There is something to be said for good, old-fashioned imaginative play that inspires children to picture themselves in adult roles or future careers, create new worlds, and explore their talents. According to The Toy Association’s Genius of Play initiative, studies show that kids who play make-believe games are better able to self-regulate their emotions, develop a problem-solving approach to learning, have better language abilities, and much more. From role play and dress-up items, to open-ended building kits and larger-than-life playsets, to arts & crafts and food play activities, toymakers have been developing imaginative toys for decades and have perfected these playthings for kids today, offering so many options for the creative child and endless opportunities for building lifelong skills through play.
Toys that Teach
“Play with a purpose” is a buzz-phrase among educators and parents. Though STEM/STEAM toys have been a mainstay the past few years, these toys are now engaging kids in several different ways. Today we’re seeing toys that teach toddlers everything, including counting, the alphabet, opposites, and even coding and toys for school-age kids that teach high-level topics once reserved only for the classroom. With the U.S. Bureau of Labor Statistics predicting that STEM jobs will increase to more than 9 million by 2022, parents are eager to get their children interested in these topics at a very young age.

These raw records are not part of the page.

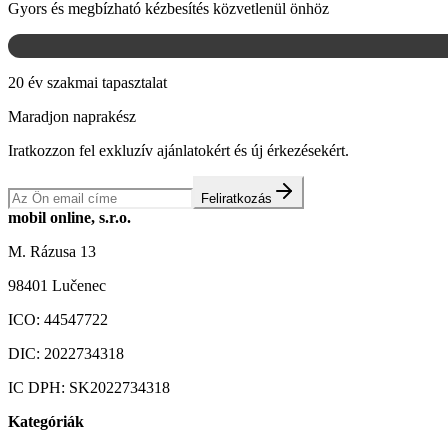
Gyors és megbízható kézbesítés közvetlenül önhöz
20 év szakmai tapasztalat
Maradjon naprakész
Iratkozzon fel exkluzív ajánlatokért és új érkezésekért.
Feliratkozás
mobil online, s.r.o.
M. Rázusa 13
98401 Lučenec
ICO:
44547722
DIC:
2022734318
IC DPH:
SK2022734318
Kategóriák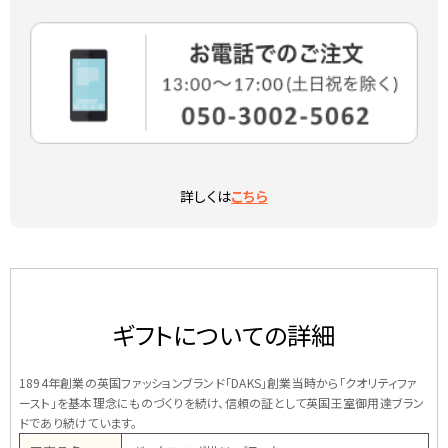
詳しくは
こちら
ギフトについての詳細
1894年創業の英国ファッションブランド「DAKS」創業当時から「クオリティファ
ースト」を基本理念にものづくりを続け、信頼の証として英国王室御用達ブラン
ドであり続けています。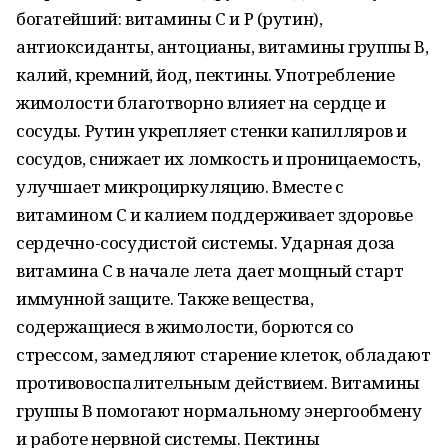
богатейший: витамины С и Р (рутин),
антиоксиданты, антоцианы, витамины группы В,
калий, кремний, йод, пектины. Употребление
жимолости благотворно влияет на сердце и
сосуды. Рутин укрепляет стенки капилляров и
сосудов, снижает их ломкость и проницаемость,
улучшает микроциркуляцию. Вместе с
витамином С и калием поддерживает здоровье
сердечно-сосудистой системы. Ударная доза
витамина С в начале лета дает мощный старт
иммунной защите. Также вещества,
содержащиеся в жимолости, борются со
стрессом, замедляют старение клеток, обладают
противовоспалительным действием. Витамины
группы В помогают нормальному энергообмену
и работе нервной системы. Пектины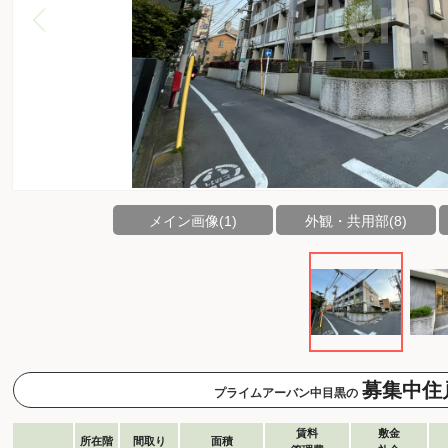
メイン画像(1)
外観・共用部(8)
募集中住
プライムアーバン中目黒の
賃料
敷金
所在階
間取り
面積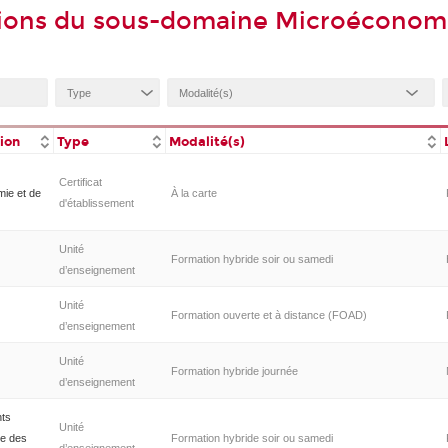
tions du sous-domaine Microéconom
tion
Type
Modalité(s)
Certificat
ie et de
À la carte
d'établissement
Unité
Formation hybride soir ou samedi
d’enseignement
Unité
Formation ouverte et à distance (FOAD)
d’enseignement
Unité
Formation hybride journée
d’enseignement
ts
Unité
ie des
Formation hybride soir ou samedi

It’s important to note that this trend also encompasses toys that teach kids how to make the world a better place — by being responsible citizens, kind to their friends, and open-minded about different cultures.
Tech & Entertainment – What’s New
2018 will see the release of Aquaman, A Wrinkle in Time, The Incredibles 2, Wreck-It Ralph 2, Duck Duck Goose, Jurassic World: Fallen Kingdom, How the Grinch Stole Christmas, Madagascar 4, and many more family-friendly blockbusters that will influence the toy aisle, as well as new TV shows that will spawn creative new toy lines. In terms of tech, the team expects to see more affordable and user-friendly virtual and augmented reality toys, interactive and buildable robots with new features, and RC flyers, like drones, that are easier to handle and fly.